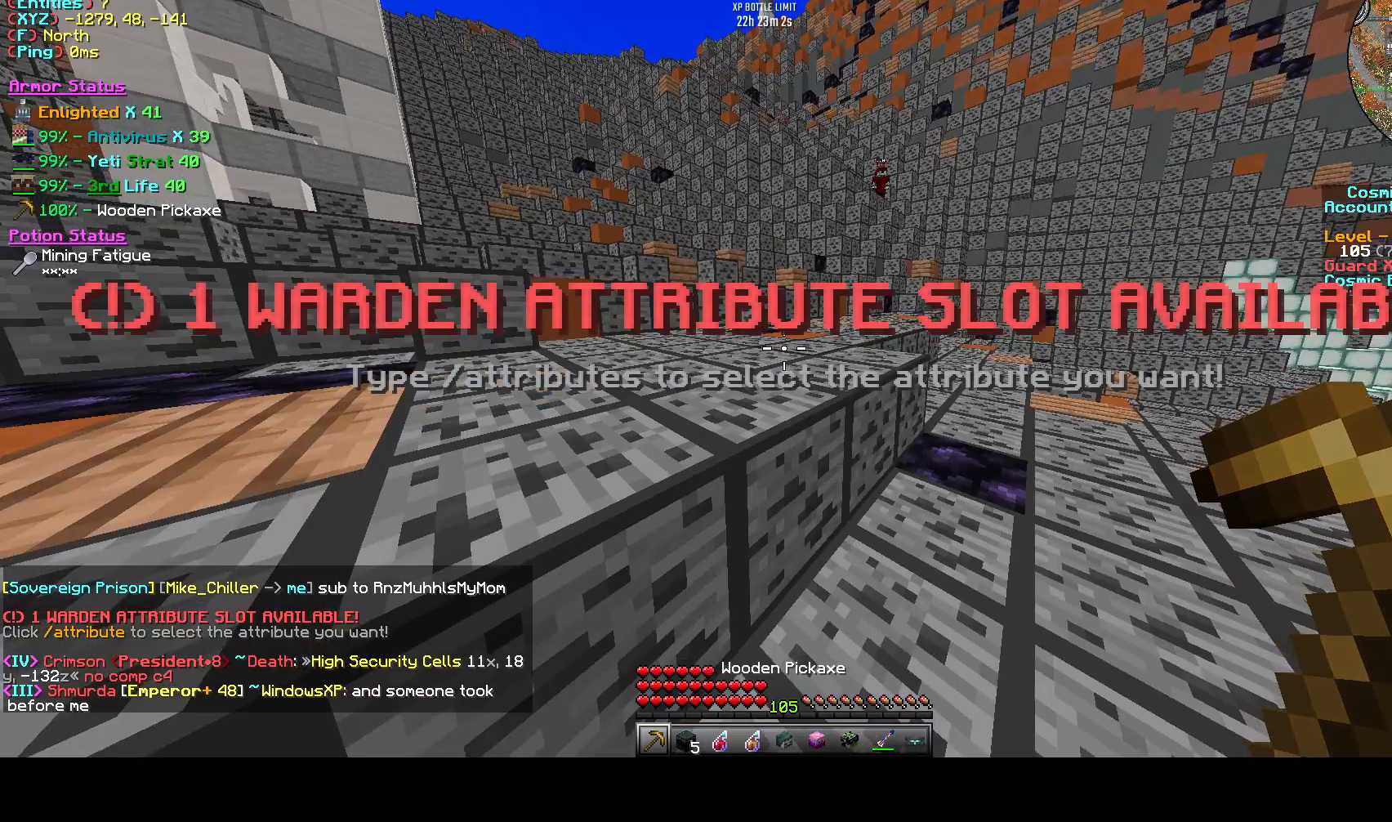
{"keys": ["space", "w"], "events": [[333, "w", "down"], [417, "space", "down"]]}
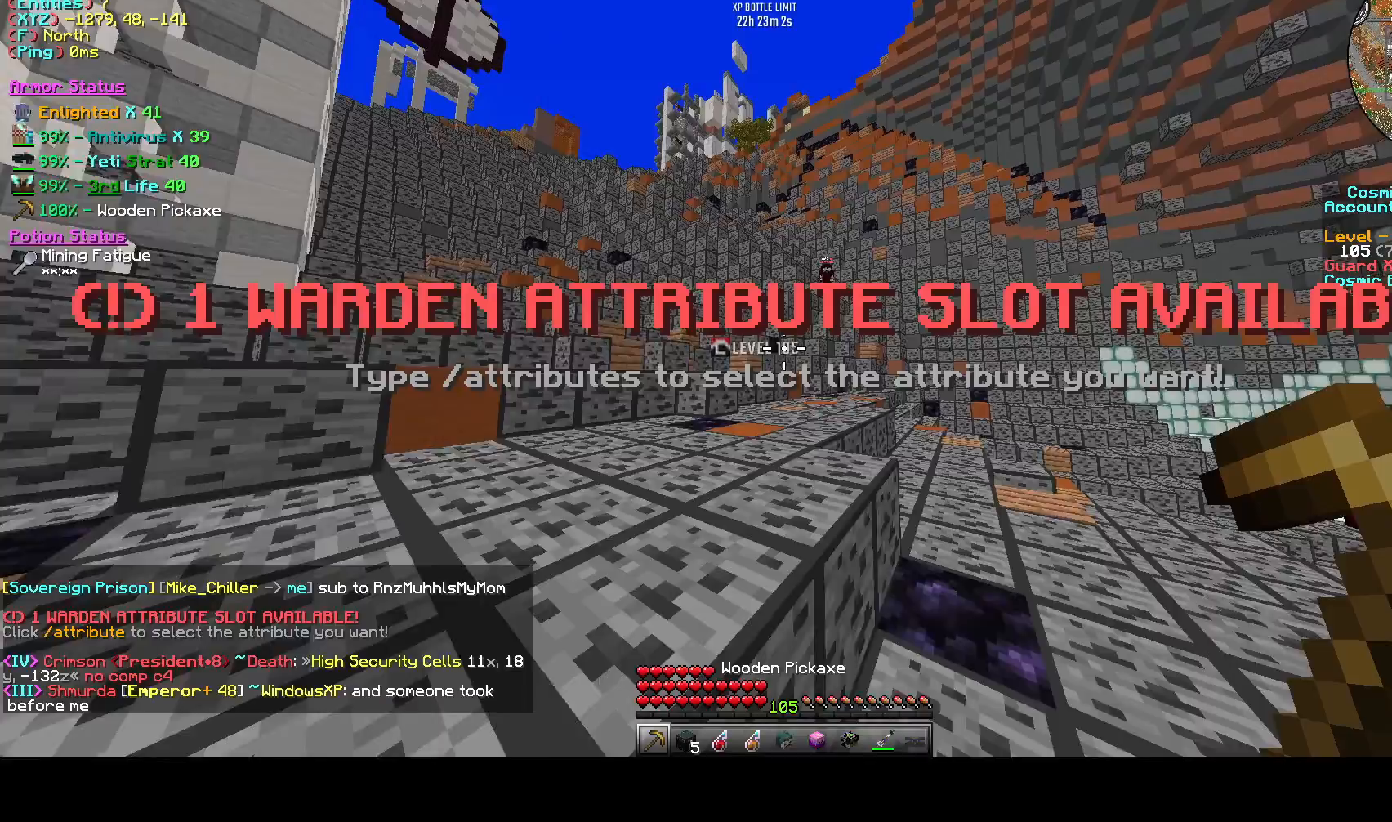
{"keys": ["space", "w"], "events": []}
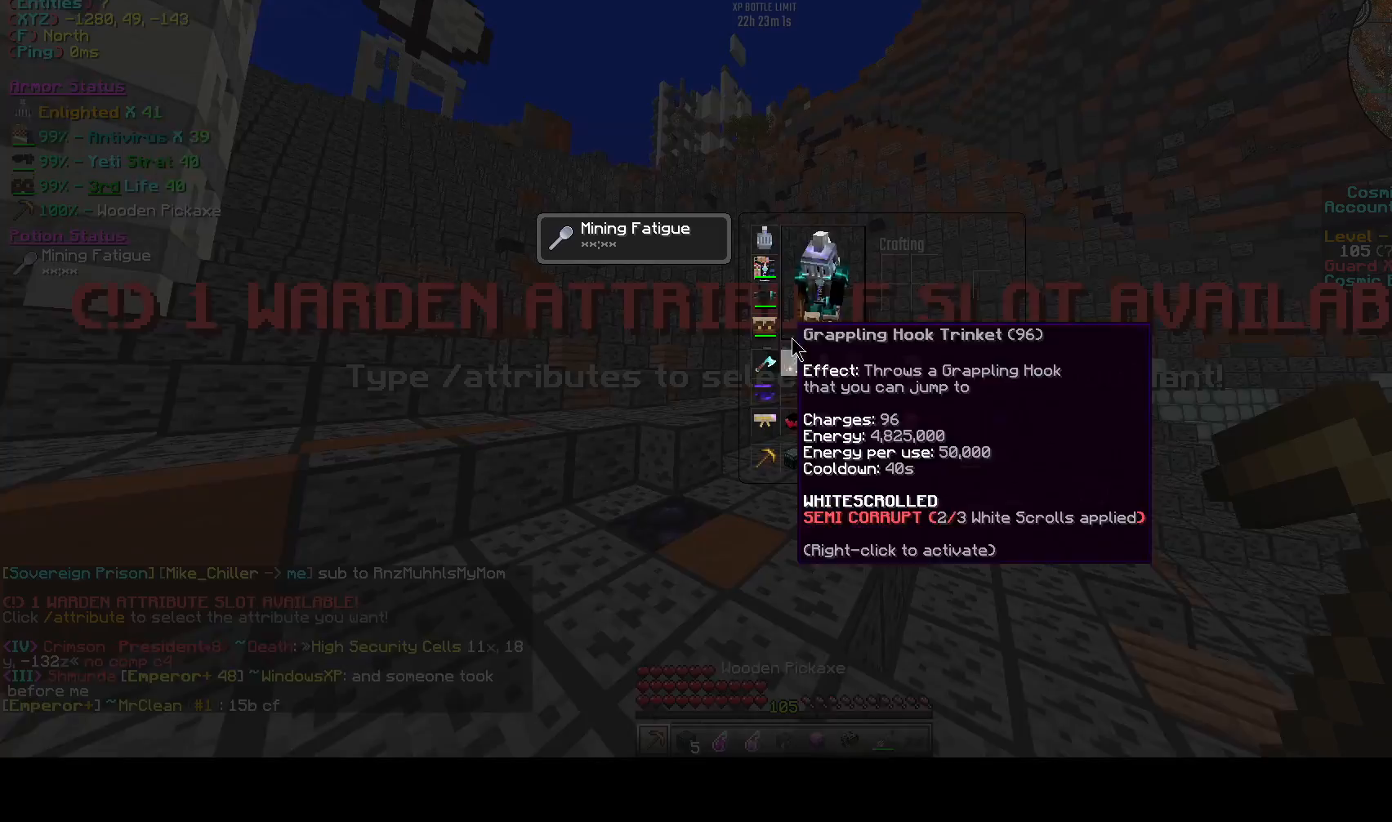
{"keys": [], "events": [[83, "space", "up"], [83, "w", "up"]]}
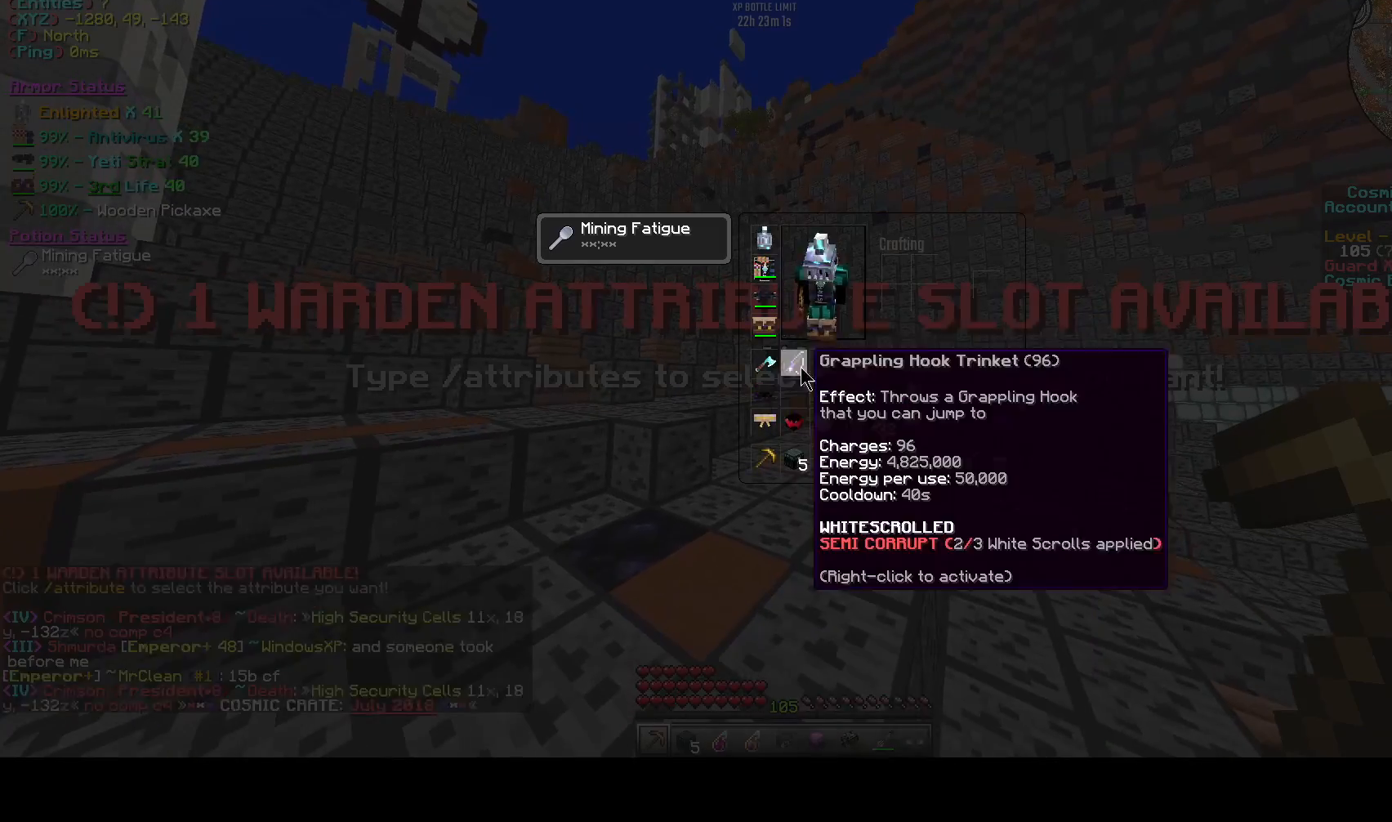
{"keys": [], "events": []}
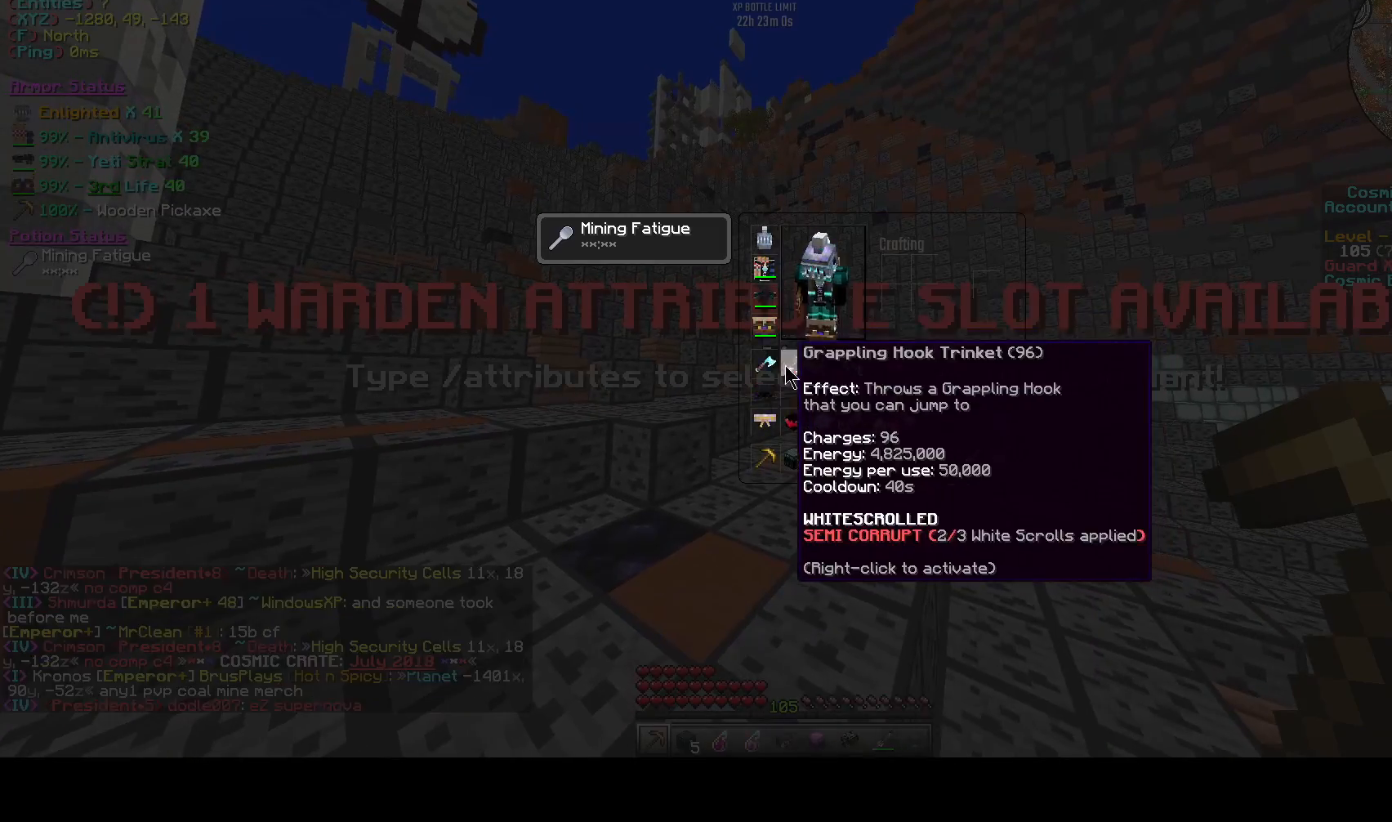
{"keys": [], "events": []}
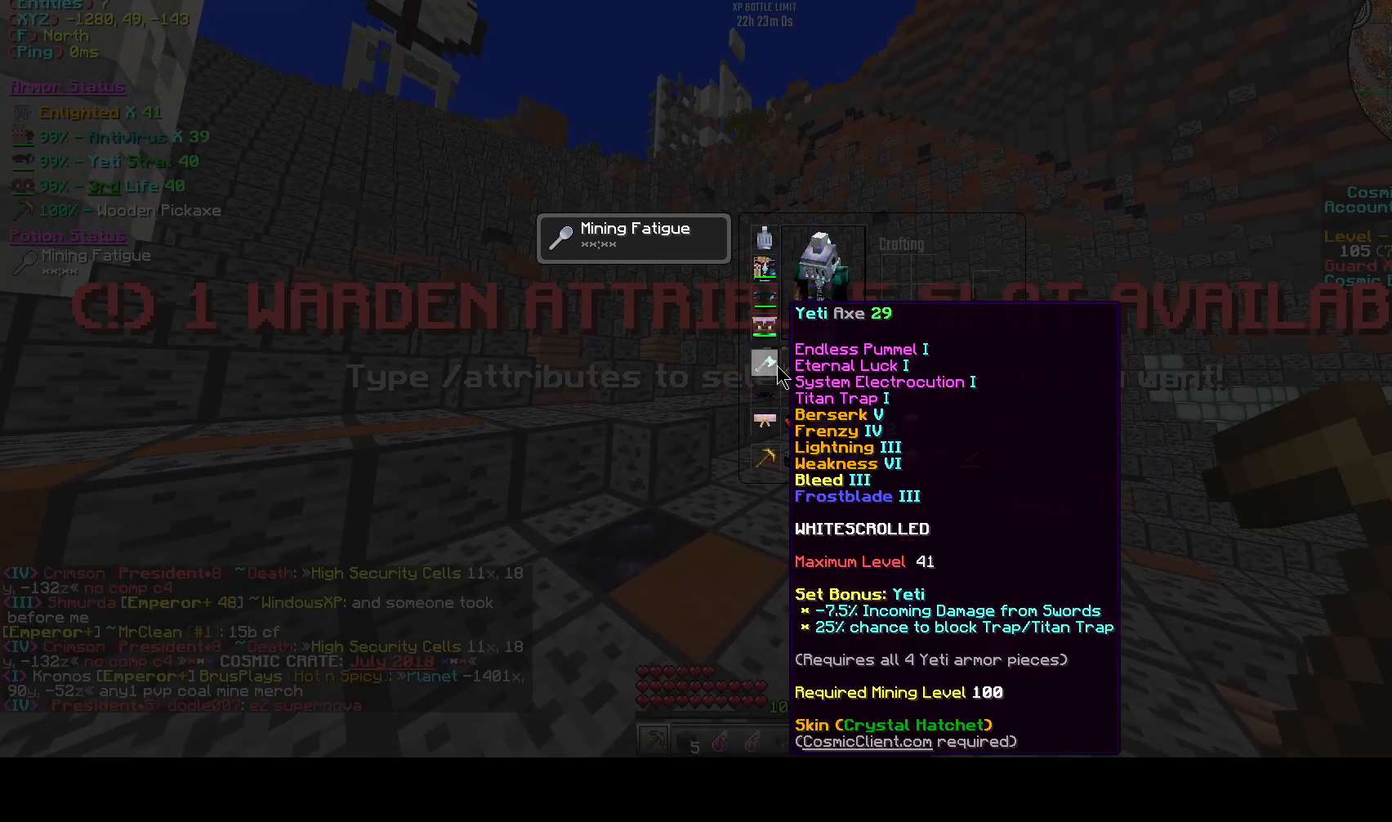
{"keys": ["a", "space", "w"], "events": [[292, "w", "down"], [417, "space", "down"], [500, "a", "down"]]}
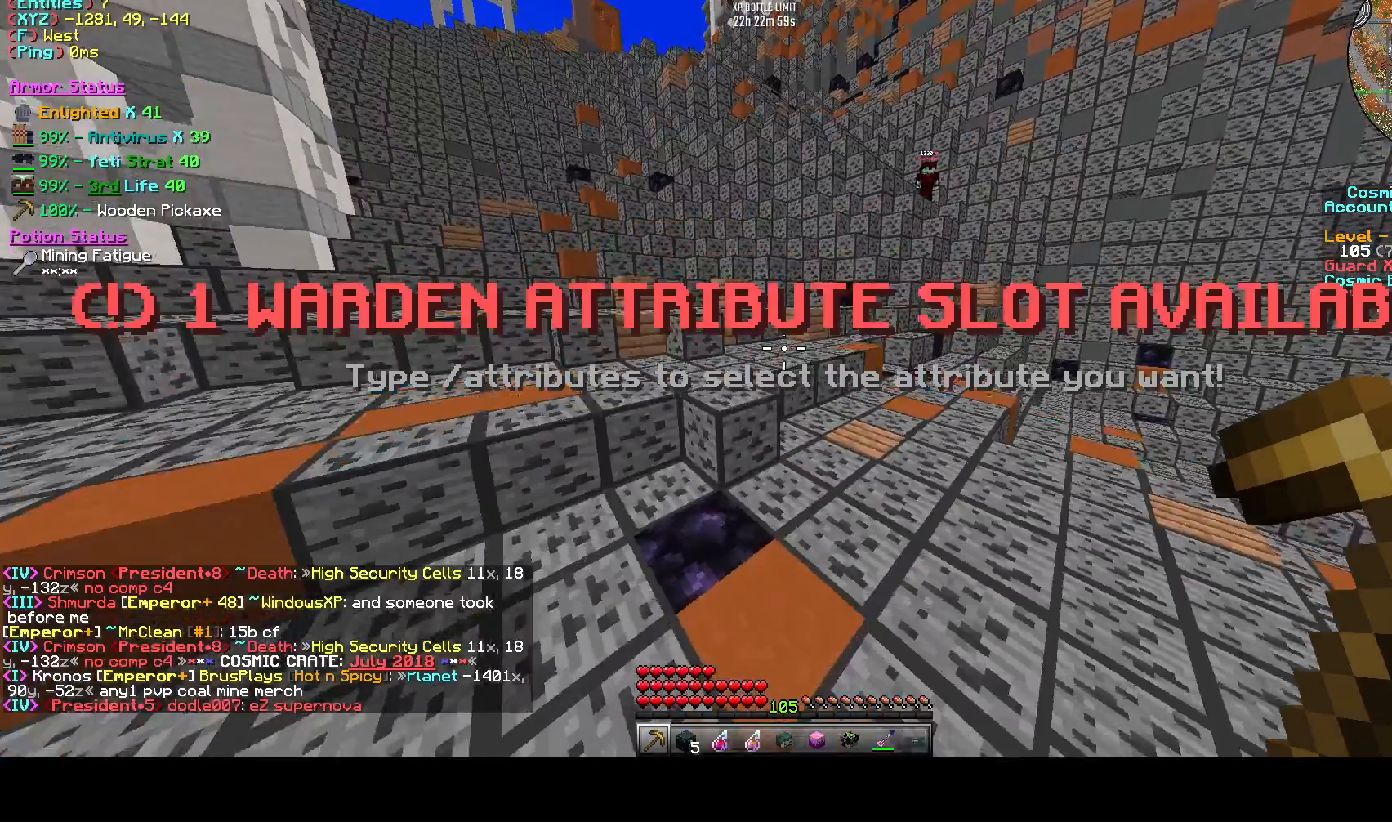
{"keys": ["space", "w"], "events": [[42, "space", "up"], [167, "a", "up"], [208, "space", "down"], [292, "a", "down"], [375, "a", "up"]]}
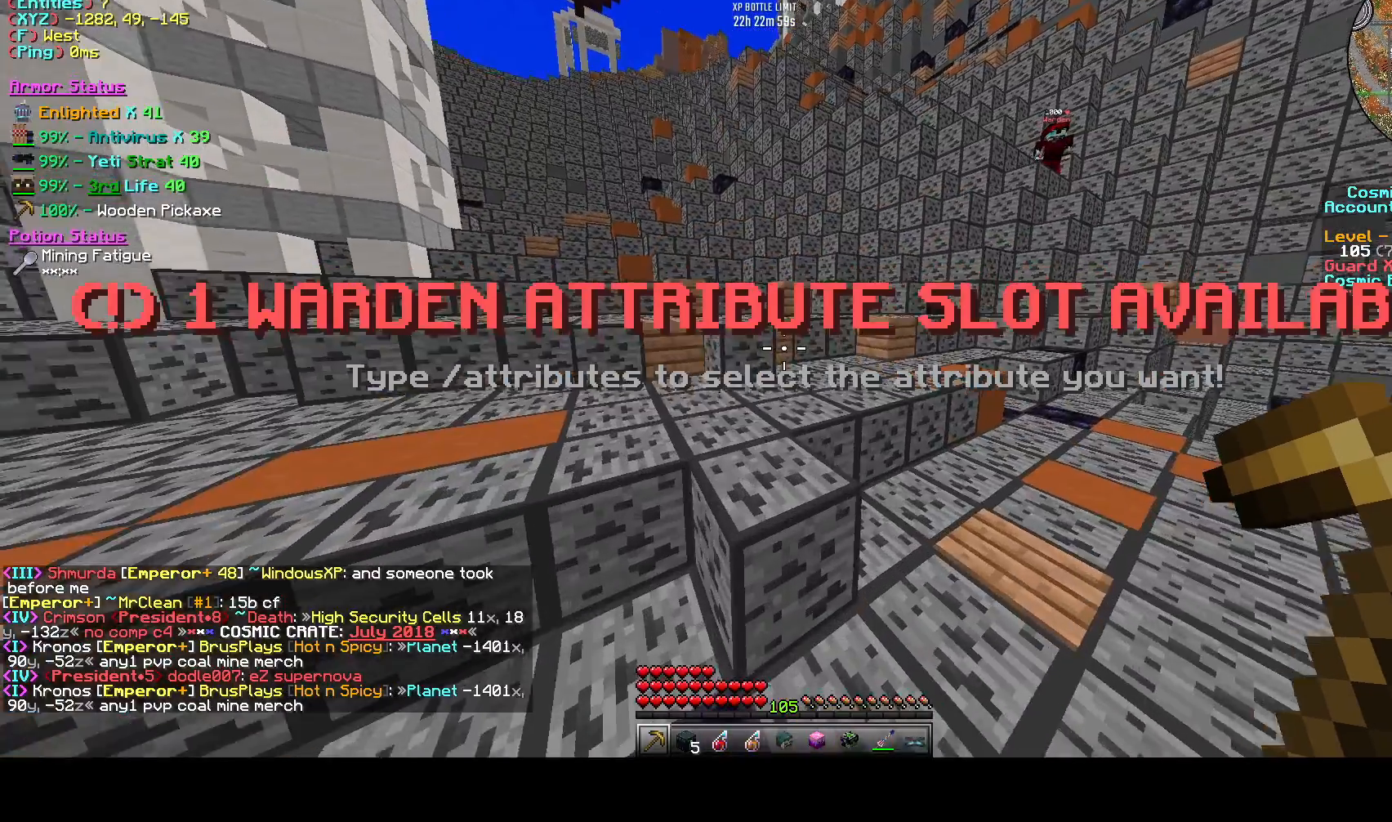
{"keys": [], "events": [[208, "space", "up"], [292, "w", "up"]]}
──────────
*PROBLEM REQUIREMENTS*. Go through the data, and copy each line in which the word "space" appears.

*RESPONSE TO THIS EXERCISE*.
{"keys": ["space", "w"], "events": [[333, "w", "down"], [417, "space", "down"]]}
{"keys": ["space", "w"], "events": []}
{"keys": [], "events": [[83, "space", "up"], [83, "w", "up"]]}
{"keys": ["a", "space", "w"], "events": [[292, "w", "down"], [417, "space", "down"], [500, "a", "down"]]}
{"keys": ["space", "w"], "events": [[42, "space", "up"], [167, "a", "up"], [208, "space", "down"], [292, "a", "down"], [375, "a", "up"]]}
{"keys": [], "events": [[208, "space", "up"], [292, "w", "up"]]}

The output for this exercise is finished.